Pure-Rust CPU reference implementation providing:

  • patch_embed: strided Conv2D patch embedder, sinusoidal & learnable positional encodings.
  • vit: ViT block (pre-norm MHSA + MLP), encoder stack, full ViT model, and the Swin Transformer windowed / shifted-window block.
  • convnext: ConvNeXt modern-CNN block (depthwise conv + channel LayerNorm + inverted-bottleneck + layer scale).
  • clip: CLIP vision encoder, projection head, InfoNCE contrastive loss.
  • augment: geometric, photometric, and normalisation image augmentations, plus MixUp / CutMix batch mixing regularisers.
  • imgproc: classical image processing — Sobel gradients and the Canny edge detector, binary/grayscale morphology, union-find connected-component labelling, and the Hough line transform.
  • fpn: Feature Pyramid Network (lateral 1×1 convolutions + top-down pathway).
  • detection: RoI Align, DETR decoder, bipartite set matching, IoU / GIoU / DIoU / CIoU box-regression losses, the RTMDet detector (CSPNeXt backbone + PAFPN neck + decoupled head + SimOTA-lite cost), and the OWL-ViT open-vocabulary detector (per-patch image-text matching).
  • segmentation: the Segment Anything Model (SAM) — ViT image encoder, prompt encoder, and a two-way transformer mask decoder.
  • ssl: the DINOv2 self-supervised distillation recipe — ViT backbone ([CLS] + patch tokens), weight-normalised prototype head, centred / sharpened teacher-student DINO loss, EMA teacher, centering buffer, and the iBOT masked-patch term.
  • text: the CLIP Transformer text encoder — token + positional embeddings, causal self-attention blocks, EOS pooling, and joint-space projection.
  • pointcloud: the Point Transformer vector self-attention layer over kNN neighbourhoods.
  • losses: focal loss (sigmoid & softmax) and soft Dice segmentation loss.
  • ptx_kernels: 7 GPU PTX kernel string generators (SM 7.5–12.0).

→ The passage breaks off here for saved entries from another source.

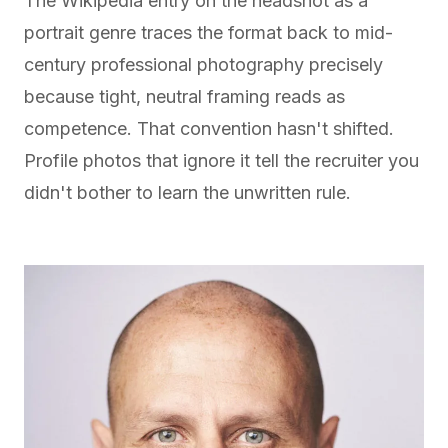
The Wikipedia entry on the
headshot as a
portrait genre
traces the format back to mid-
century professional photography precisely
because tight, neutral framing reads as
competence. That convention hasn't shifted.
Profile photos that ignore it tell the recruiter you
didn't bother to learn the unwritten rule.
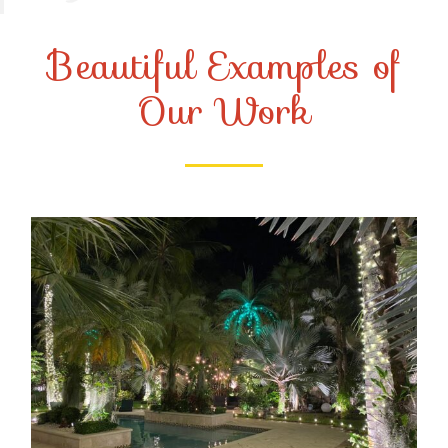
Beautiful Examples of
Our Work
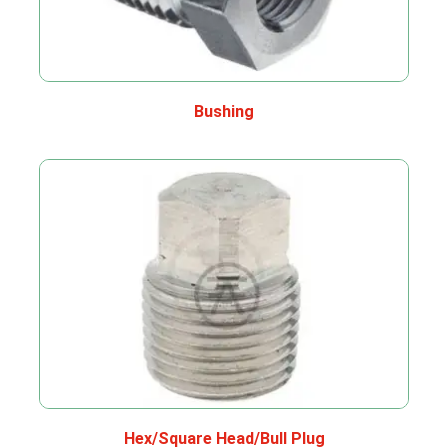
Bushing
Hex/Square Head/Bull Plug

No CUDA SDK dependency; all forward passes run on CPU f32 tensors using flat row-major Vec<f32> layouts.

Re-exports§

pub use error::VisionError;
pub use error::VisionResult;
pub use handle::LcgRng;
pub use handle::SmVersion;
pub use handle::VisionHandle;

Modules§

augment
Image augmentation pipeline for CHW tensors.
blocks
EfficientNet-style building blocks.
clip
CLIP (Contrastive Language–Image Pre-Training) vision module.
convnext
ConvNeXt modern-CNN components.
detection
Object detection components.
error
Error types for oxicuda-vision.
fpn
Feature Pyramid Network (FPN) components.
handle
Session handle for oxicuda-vision.
imgproc
Classical image-processing primitives operating on flat f32 buffers.
losses
Loss functions for classification, detection, and segmentation heads.
optimize
Inference-time optimization passes for vision models.
patch_embed
Patch embedding for Vision Transformers.
pointcloud
Point-cloud neural network primitives.
prelude
ptx_kernels
PTX GPU kernel sources for vision model operations.
segmentation
Image segmentation models.
ssl
Self-supervised learning (SSL) methods for vision backbones.
text
Text encoders for vision-language models.
vit
Vision Transformer (ViT) components.